→ EXERCISE INSTRUCTIONS: Only certain lines below are wanted: those starting at the line containing "13: (700, 517)" and ending at the line containing "29: (702, 518)", both included, each retyped exactly.

Data extracted from a collection
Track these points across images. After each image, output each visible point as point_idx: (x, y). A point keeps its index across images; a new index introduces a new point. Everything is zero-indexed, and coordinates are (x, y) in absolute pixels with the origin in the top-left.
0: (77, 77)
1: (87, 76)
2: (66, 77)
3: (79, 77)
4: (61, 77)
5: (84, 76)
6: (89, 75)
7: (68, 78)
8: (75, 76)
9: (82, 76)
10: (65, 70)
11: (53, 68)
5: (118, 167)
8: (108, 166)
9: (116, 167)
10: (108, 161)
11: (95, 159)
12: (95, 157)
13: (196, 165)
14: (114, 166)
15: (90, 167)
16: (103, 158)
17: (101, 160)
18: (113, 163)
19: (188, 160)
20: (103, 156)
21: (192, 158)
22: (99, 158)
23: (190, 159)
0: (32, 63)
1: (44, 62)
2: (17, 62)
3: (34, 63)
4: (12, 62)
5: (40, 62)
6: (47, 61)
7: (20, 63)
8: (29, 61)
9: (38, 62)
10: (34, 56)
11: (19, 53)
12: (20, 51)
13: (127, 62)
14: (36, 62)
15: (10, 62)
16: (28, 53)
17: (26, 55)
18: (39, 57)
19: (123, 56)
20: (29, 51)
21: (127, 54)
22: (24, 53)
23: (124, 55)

* * *

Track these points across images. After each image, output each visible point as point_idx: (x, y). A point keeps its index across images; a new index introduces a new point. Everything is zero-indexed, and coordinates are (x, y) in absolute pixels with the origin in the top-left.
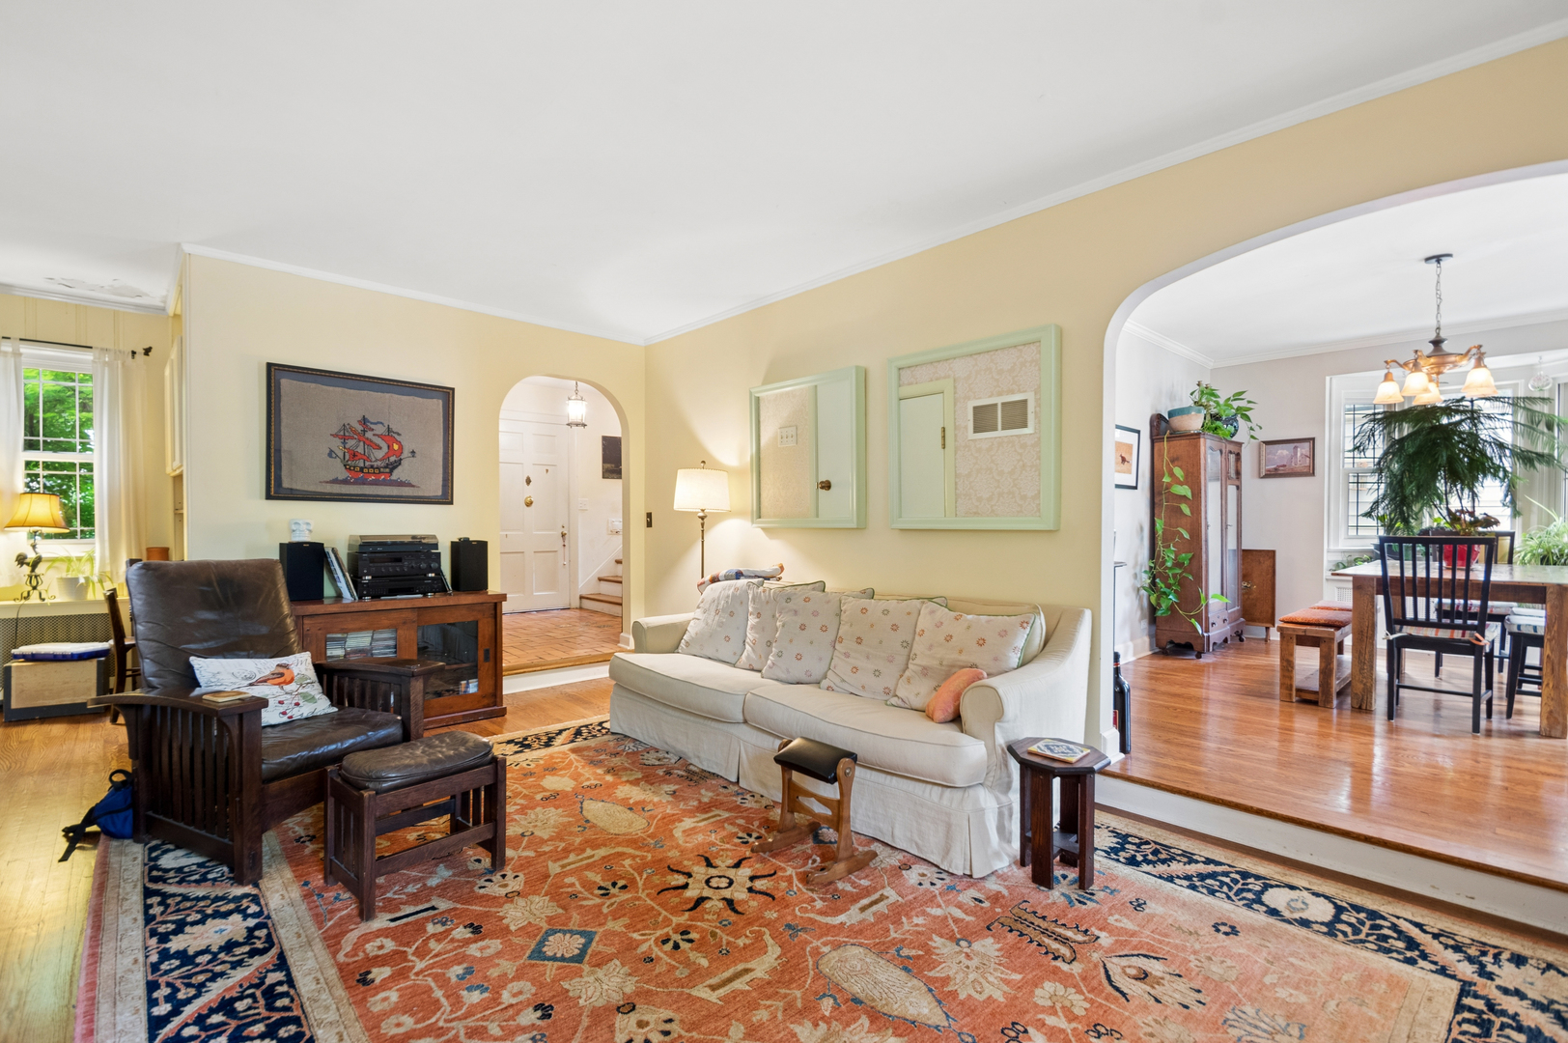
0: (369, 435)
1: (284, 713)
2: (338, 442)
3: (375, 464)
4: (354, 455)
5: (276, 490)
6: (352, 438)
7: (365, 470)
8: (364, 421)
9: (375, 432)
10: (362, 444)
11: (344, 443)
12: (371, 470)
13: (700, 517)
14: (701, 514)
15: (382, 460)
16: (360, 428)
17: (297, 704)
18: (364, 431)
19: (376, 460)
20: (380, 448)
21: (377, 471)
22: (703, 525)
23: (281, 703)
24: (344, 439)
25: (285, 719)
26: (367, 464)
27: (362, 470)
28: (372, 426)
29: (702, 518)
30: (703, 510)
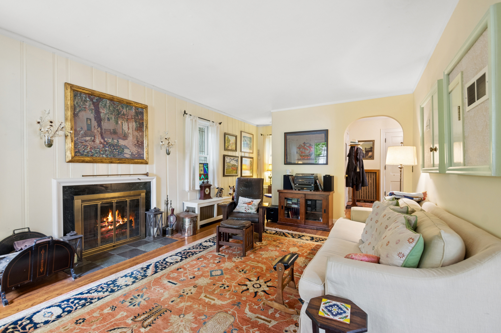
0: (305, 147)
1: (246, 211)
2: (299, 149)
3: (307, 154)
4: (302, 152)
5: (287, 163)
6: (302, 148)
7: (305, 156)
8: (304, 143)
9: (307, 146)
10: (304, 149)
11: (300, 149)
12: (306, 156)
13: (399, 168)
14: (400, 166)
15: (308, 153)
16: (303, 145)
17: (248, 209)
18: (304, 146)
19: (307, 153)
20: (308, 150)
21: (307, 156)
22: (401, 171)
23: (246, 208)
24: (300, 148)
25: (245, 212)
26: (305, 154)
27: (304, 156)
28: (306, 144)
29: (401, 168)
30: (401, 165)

→ THE ANSWER:
13: (700, 517)
14: (701, 514)
15: (382, 460)
16: (360, 428)
17: (297, 704)
18: (364, 431)
19: (376, 460)
20: (380, 448)
21: (377, 471)
22: (703, 525)
23: (281, 703)
24: (344, 439)
25: (285, 719)
26: (367, 464)
27: (362, 470)
28: (372, 426)
29: (702, 518)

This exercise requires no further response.